Requirement 1: The excerpt on Israel's ground forces names what makes that arm so large. List each of those things.
Requirement 2: Give back the part of the excerpt on Israel's ground forces that begins at the words "Because of the" and stops after "and their lethalness.", copied word for word.

Selected excerpt:
By nature, armies are conservative organizations. The fear that the army will have to engage in combat before the change is complete means that the processes of change will be relatively slow, but these must be persistent. Another variable is the inherent tension in force buildup processes between the desire to improve weak points and the desire to strengthen the IDF's relative advantage. The difficulty in strengthening the ground forces stems from the size of this arm in manpower, combat platforms, and equipment. The cost of consolidating a quality effect is larger and more substantial that that required for procuring precision weapons. The result is that the army will usually choose to strengthen its qualitative advantage. On the other hand, the fact that the regular and reserve land army is shrinking as time goes by makes it possible to strengthen its strike forces, as was done under the Gideon plan.

Because of the expected defense budget cut, the next multi-year plan, “Tnufa” (“Momentum”), should build the most suitable plan for Israel and the challenges before it, and should in effect continue the previous multi-year plan. The threat from both the Gaza Strip and the northern front, which includes a grave threat to the home front from batteries of rockets and missiles and raiding forces designed to penetrate and operate in Israeli territory, requires making the ground forces much quicker, more flexible, and capable of operating on both defense and offense. This joins the necessary enhancement of firepower capabilities and their lethalness.

Some of the measures were indeed taken over the past year. In the IDF Southern Command and Northern Command, Major Generals Herzi Halevi and Amir Baram, both originally from the Paratroopers, initiated a series of training maneuvers and threshold tests, so that all the regular and reserve IDF battalions undergo training simulating a campaign in the south and the north. These training maneuvers are important, because, as the Chief of Staff said, "If there is something significant to combat soldiers crossing the border, it is a sense of capability and confidence." Although the test of fitness is a step in the right direction, a major investment must still be made in the ground forces, because the combination of firepower and an effective and energetic land campaign can shorten the duration of the next conflict, and also achieve a decisive outcome.

The opinions expressed in INSS publications are the authors’ alone.

Recorded information:
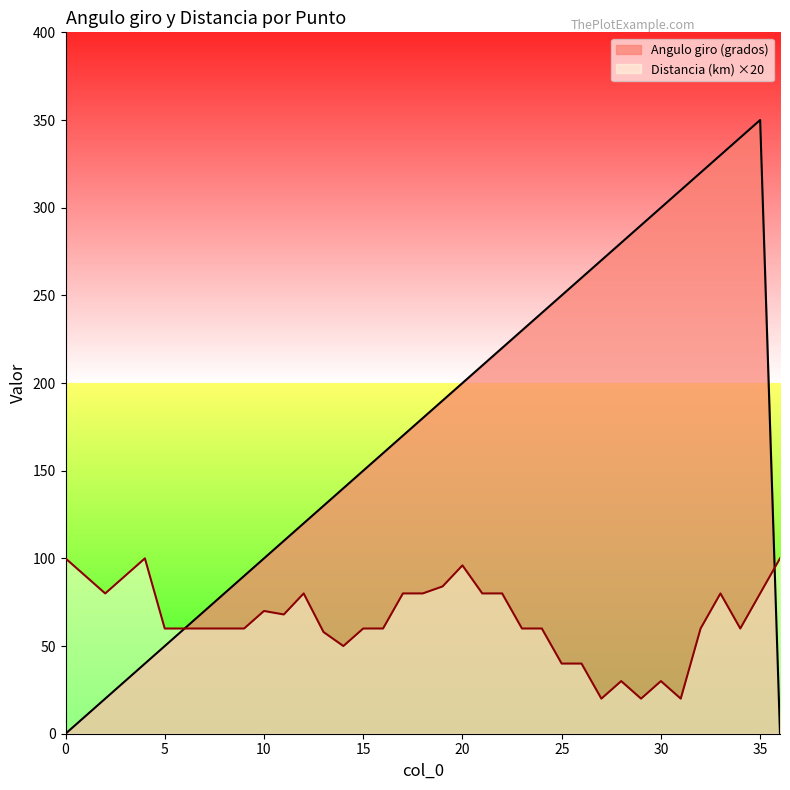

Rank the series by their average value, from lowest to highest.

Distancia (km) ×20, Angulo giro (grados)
--
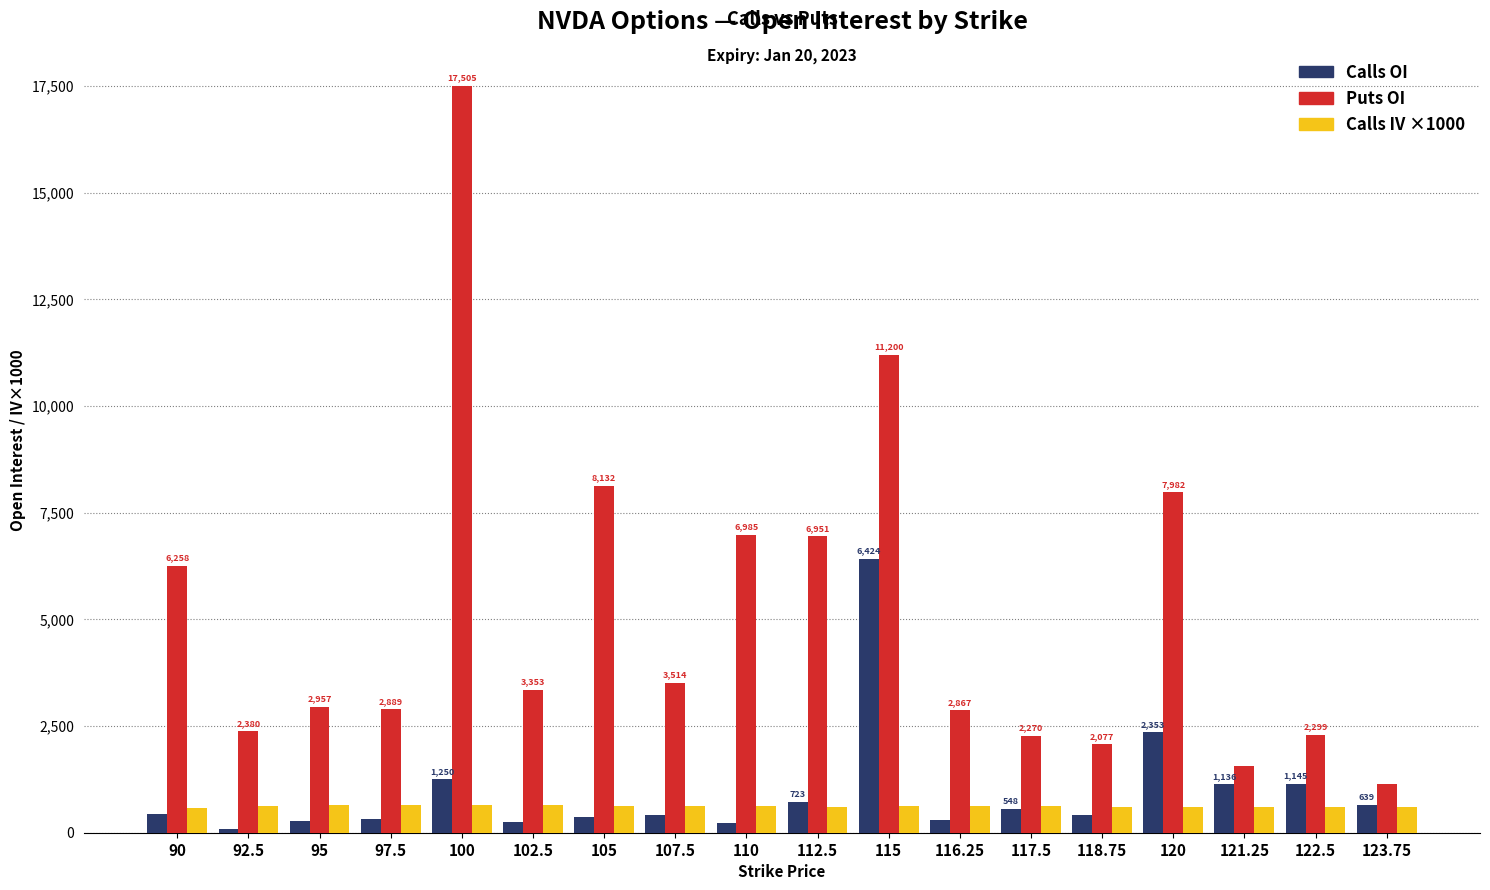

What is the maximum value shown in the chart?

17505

Response area 1:
manpower
combat platforms
equipment

Response area 2:
Because of the expected defense budget cut, the next multi-year plan, “Tnufa” (“Momentum”), should build the most suitable plan for Israel and the challenges before it, and should in effect continue the previous multi-year plan. The threat from both the Gaza Strip and the northern front, which includes a grave threat to the home front from batteries of rockets and missiles and raiding forces designed to penetrate and operate in Israeli territory, requires making the ground forces much quicker, more flexible, and capable of operating on both defense and offense. This joins the necessary enhancement of firepower capabilities and their lethalness.